Return the data below exactly, but only from the line containing "Milwaukee 5szt." through the line containing "ao momento tem corrido bem. Entrou nos 16", with both of those lines included.

**DATA TO PROCESS**
____

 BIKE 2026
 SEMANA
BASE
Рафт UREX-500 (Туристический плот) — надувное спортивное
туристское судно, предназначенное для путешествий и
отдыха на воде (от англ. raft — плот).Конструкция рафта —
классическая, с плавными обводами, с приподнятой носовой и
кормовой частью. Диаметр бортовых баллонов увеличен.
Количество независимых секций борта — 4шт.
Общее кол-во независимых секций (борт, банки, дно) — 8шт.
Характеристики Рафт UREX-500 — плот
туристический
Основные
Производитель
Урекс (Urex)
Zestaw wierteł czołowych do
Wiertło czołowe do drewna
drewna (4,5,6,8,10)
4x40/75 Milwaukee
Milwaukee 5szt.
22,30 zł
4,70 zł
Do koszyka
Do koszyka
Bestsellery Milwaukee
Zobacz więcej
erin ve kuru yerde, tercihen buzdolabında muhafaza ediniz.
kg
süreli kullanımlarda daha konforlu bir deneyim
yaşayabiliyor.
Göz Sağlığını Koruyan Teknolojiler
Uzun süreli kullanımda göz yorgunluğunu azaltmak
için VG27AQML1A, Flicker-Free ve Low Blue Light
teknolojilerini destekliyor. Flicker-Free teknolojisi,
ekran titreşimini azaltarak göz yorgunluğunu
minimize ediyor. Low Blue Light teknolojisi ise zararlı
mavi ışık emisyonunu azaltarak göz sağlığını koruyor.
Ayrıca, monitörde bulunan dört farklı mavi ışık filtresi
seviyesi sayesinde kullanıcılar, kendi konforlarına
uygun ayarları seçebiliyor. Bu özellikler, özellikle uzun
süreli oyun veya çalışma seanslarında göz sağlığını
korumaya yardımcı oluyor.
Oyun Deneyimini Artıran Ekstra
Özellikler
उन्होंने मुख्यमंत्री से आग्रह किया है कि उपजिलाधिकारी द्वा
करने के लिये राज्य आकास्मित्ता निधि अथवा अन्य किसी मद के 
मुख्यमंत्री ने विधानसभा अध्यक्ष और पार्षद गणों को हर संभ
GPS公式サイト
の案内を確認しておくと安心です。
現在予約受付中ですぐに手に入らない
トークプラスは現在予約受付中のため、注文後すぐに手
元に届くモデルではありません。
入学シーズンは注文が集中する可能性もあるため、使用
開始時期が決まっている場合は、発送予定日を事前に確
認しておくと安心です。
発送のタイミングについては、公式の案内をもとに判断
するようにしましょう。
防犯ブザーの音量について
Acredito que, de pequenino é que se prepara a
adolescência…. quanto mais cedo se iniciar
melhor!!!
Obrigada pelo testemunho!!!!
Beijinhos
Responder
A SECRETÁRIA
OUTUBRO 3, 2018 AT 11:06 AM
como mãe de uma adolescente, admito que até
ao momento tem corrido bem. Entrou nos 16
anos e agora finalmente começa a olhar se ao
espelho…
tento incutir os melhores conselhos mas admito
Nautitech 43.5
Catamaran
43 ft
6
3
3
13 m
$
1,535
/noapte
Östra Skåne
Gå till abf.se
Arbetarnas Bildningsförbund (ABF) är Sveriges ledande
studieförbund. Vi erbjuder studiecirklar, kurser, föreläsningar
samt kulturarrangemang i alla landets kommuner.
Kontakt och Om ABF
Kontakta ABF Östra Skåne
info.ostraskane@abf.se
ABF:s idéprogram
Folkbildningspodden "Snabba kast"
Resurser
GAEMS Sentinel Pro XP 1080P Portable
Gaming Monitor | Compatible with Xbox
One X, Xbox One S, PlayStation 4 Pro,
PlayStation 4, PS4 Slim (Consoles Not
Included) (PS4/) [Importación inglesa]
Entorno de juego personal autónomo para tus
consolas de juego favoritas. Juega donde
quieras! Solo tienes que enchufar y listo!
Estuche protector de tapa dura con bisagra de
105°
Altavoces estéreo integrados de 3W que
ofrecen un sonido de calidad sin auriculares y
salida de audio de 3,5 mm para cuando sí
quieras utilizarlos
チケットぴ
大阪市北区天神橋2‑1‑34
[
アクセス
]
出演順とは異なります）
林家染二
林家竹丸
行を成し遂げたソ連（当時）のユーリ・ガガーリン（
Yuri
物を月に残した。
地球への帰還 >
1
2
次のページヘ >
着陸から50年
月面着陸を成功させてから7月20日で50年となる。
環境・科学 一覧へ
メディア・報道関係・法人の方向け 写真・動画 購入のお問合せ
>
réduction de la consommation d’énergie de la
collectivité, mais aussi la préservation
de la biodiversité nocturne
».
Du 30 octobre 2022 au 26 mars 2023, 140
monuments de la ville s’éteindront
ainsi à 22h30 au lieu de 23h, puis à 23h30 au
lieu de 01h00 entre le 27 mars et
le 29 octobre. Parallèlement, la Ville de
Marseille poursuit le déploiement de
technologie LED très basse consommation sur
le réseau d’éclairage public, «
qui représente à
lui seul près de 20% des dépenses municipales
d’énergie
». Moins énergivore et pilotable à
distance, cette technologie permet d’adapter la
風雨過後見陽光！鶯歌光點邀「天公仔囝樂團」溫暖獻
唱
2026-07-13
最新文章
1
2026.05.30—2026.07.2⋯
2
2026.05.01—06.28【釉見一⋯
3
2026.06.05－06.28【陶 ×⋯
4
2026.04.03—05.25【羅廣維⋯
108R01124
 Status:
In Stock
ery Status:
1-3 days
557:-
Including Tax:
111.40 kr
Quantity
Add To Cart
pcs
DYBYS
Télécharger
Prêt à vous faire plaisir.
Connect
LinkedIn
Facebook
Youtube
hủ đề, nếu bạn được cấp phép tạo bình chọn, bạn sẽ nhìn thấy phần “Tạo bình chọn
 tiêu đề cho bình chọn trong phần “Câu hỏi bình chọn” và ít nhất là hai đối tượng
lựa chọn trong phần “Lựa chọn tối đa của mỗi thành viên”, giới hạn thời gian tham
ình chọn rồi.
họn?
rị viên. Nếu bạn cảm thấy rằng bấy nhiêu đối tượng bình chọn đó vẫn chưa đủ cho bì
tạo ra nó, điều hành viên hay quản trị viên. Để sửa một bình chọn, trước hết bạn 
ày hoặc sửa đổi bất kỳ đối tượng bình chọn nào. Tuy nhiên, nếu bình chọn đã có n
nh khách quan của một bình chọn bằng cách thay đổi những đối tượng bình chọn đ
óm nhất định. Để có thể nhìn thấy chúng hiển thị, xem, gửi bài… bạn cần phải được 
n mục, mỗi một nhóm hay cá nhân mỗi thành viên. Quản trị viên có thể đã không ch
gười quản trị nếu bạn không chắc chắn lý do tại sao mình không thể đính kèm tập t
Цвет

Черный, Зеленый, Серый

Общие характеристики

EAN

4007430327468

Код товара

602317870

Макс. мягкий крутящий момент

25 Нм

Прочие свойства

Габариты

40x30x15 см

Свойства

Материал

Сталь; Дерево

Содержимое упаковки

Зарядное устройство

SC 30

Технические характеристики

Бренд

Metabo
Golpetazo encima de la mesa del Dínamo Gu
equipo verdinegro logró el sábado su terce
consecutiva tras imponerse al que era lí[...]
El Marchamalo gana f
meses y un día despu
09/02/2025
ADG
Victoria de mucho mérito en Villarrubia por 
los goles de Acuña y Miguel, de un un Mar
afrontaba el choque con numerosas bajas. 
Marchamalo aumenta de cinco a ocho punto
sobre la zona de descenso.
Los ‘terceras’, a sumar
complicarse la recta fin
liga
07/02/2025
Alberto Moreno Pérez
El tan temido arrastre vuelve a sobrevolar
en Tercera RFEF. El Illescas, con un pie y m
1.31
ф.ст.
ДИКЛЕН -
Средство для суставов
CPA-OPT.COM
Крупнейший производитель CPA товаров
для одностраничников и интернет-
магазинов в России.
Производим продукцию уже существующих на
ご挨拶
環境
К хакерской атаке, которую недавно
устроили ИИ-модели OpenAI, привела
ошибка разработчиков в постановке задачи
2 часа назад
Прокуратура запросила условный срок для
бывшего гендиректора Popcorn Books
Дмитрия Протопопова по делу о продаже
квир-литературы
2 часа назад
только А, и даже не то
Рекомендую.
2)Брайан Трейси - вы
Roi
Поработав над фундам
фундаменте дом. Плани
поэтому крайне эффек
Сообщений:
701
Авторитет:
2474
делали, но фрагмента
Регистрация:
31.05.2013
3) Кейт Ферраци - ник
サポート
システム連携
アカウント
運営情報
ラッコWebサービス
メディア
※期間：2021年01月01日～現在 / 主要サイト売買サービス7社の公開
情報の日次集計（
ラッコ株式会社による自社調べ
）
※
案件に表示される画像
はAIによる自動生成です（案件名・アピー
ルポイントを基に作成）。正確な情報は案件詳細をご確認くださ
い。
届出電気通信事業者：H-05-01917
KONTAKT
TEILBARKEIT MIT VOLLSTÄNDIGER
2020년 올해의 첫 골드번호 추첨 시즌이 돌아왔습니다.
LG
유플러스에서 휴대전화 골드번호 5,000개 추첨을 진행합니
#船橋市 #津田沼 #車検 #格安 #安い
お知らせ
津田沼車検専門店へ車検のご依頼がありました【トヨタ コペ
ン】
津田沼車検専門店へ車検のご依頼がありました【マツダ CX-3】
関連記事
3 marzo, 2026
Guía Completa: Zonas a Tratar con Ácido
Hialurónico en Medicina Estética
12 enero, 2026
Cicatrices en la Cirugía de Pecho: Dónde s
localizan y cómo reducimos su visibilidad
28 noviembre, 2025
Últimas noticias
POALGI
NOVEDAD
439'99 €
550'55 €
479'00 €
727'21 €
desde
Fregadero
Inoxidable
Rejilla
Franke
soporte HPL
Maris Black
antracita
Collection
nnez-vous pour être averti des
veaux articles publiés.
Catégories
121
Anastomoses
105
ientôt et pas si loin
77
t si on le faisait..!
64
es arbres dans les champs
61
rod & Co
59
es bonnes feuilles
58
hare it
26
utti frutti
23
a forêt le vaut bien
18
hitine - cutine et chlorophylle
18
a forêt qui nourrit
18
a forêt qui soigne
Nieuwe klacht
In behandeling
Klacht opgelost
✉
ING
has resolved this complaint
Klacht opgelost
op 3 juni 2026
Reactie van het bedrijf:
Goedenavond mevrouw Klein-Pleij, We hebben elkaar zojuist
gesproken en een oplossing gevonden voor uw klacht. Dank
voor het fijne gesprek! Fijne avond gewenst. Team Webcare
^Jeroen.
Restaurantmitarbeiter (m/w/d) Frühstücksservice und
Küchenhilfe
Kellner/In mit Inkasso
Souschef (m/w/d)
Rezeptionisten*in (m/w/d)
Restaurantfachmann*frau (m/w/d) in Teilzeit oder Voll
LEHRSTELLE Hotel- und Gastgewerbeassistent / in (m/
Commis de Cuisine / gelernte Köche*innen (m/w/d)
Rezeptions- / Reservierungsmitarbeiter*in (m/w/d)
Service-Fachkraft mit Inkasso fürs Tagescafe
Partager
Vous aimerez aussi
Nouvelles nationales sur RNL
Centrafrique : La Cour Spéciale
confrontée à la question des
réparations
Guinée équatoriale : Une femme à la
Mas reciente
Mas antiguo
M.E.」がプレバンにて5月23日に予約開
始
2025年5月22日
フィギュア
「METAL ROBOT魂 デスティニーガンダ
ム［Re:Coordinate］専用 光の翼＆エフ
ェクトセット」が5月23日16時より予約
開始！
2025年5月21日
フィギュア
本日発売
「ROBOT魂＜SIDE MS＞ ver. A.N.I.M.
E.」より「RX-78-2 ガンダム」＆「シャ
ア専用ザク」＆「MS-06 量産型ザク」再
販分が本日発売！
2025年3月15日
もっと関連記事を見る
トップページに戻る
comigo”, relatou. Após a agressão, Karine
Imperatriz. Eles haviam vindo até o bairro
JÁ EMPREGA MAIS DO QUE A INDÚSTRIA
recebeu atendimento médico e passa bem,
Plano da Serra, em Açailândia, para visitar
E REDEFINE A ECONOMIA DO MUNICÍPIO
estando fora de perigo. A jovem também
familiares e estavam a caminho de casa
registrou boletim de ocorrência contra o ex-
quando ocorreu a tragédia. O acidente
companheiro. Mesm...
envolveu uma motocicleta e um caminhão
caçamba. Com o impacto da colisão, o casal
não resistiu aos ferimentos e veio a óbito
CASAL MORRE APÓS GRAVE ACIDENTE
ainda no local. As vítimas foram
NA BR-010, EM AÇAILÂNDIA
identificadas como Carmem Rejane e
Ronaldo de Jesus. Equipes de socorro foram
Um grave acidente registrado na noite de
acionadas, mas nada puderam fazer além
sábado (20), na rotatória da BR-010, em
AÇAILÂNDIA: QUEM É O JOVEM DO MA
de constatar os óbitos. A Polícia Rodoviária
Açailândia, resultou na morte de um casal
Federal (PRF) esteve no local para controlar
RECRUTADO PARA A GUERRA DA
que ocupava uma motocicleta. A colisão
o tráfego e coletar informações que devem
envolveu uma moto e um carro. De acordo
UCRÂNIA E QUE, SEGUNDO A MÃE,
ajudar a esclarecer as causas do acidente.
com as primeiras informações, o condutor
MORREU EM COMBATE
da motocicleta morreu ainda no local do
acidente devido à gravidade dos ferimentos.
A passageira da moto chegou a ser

____

**TASK RESPONSE**
Milwaukee 5szt.
22,30 zł
4,70 zł
Do koszyka
Do koszyka
Bestsellery Milwaukee
Zobacz więcej
erin ve kuru yerde, tercihen buzdolabında muhafaza ediniz.
kg
süreli kullanımlarda daha konforlu bir deneyim
yaşayabiliyor.
Göz Sağlığını Koruyan Teknolojiler
Uzun süreli kullanımda göz yorgunluğunu azaltmak
için VG27AQML1A, Flicker-Free ve Low Blue Light
teknolojilerini destekliyor. Flicker-Free teknolojisi,
ekran titreşimini azaltarak göz yorgunluğunu
minimize ediyor. Low Blue Light teknolojisi ise zararlı
mavi ışık emisyonunu azaltarak göz sağlığını koruyor.
Ayrıca, monitörde bulunan dört farklı mavi ışık filtresi
seviyesi sayesinde kullanıcılar, kendi konforlarına
uygun ayarları seçebiliyor. Bu özellikler, özellikle uzun
süreli oyun veya çalışma seanslarında göz sağlığını
korumaya yardımcı oluyor.
Oyun Deneyimini Artıran Ekstra
Özellikler
उन्होंने मुख्यमंत्री से आग्रह किया है कि उपजिलाधिकारी द्वा
करने के लिये राज्य आकास्मित्ता निधि अथवा अन्य किसी मद के 
मुख्यमंत्री ने विधानसभा अध्यक्ष और पार्षद गणों को हर संभ
GPS公式サイト
の案内を確認しておくと安心です。
現在予約受付中ですぐに手に入らない
トークプラスは現在予約受付中のため、注文後すぐに手
元に届くモデルではありません。
入学シーズンは注文が集中する可能性もあるため、使用
開始時期が決まっている場合は、発送予定日を事前に確
認しておくと安心です。
発送のタイミングについては、公式の案内をもとに判断
するようにしましょう。
防犯ブザーの音量について
Acredito que, de pequenino é que se prepara a
adolescência…. quanto mais cedo se iniciar
melhor!!!
Obrigada pelo testemunho!!!!
Beijinhos
Responder
A SECRETÁRIA
OUTUBRO 3, 2018 AT 11:06 AM
como mãe de uma adolescente, admito que até
ao momento tem corrido bem. Entrou nos 16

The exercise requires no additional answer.